- Release poster
- Directed by: R. P. Patnaik
- Written by: R. P. Patnaik
- Produced by: Sevenhills Satish
- Starring: Temper Vamsi; Ravi Prakash; Siva Karthik; Srinivasa Reddy; Ravi Babu; Satyam Rajesh;
- Cinematography: Anush Gorak
- Edited by: Anush Gorak
- Music by: Bharath Madhusudhanan
- Production company: Sevenhills Productions
- Distributed by: Aha
- Release date: 31 January 2025;
- Running time: 104 minutes
- Country: India
- Language: Telugu

= Coffee with a Killer =

2025 Indian Telugu-language film by R. P. Patnaik

Coffee with a Killer is a 2025 Indian Telugu-language comedy thriller film written and directed by R. P. Patnaik. The film features Temper Vamsi, Ravi Prakash, Siva Karthi, Srinivasa Reddy, Ravi Babu, Satyam Rajesh and others in important roles.

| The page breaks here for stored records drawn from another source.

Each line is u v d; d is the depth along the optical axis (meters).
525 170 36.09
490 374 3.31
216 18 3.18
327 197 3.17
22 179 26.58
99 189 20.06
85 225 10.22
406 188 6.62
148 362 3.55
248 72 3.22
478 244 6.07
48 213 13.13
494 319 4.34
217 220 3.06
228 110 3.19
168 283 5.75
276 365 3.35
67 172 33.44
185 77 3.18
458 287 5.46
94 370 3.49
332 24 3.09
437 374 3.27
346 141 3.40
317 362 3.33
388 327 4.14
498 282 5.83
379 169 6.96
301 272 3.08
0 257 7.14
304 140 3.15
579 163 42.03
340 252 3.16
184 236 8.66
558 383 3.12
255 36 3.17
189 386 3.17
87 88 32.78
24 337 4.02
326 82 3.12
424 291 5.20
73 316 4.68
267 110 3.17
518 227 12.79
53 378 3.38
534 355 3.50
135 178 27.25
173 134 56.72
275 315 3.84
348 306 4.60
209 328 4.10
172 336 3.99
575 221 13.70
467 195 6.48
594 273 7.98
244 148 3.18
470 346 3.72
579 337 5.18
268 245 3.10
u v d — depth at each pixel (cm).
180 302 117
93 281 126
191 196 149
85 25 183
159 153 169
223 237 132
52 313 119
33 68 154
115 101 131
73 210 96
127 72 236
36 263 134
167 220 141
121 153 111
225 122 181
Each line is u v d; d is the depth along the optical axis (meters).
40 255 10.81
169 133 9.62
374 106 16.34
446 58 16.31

The film was released on 31 January 2025 on Aha.

== Plot ==
A professional killer, was hired to kill his target in a busy coffee shop. But the same coffee shop if filled with different people, with different stories. How will the killer fulfill his task is the story.

== Release and reception ==
Coffee with a Killer was originally scheduled for a theatrical release but had a direct-to-video release on Aha on 31 January 2025.

Avad Mohammad of OTTPlay gave a rating of 2.5 out of 5 and wrote that, "Coffee with a Killer is a suspense drama that has a great premise but the narration is made silly by adding silly tracks".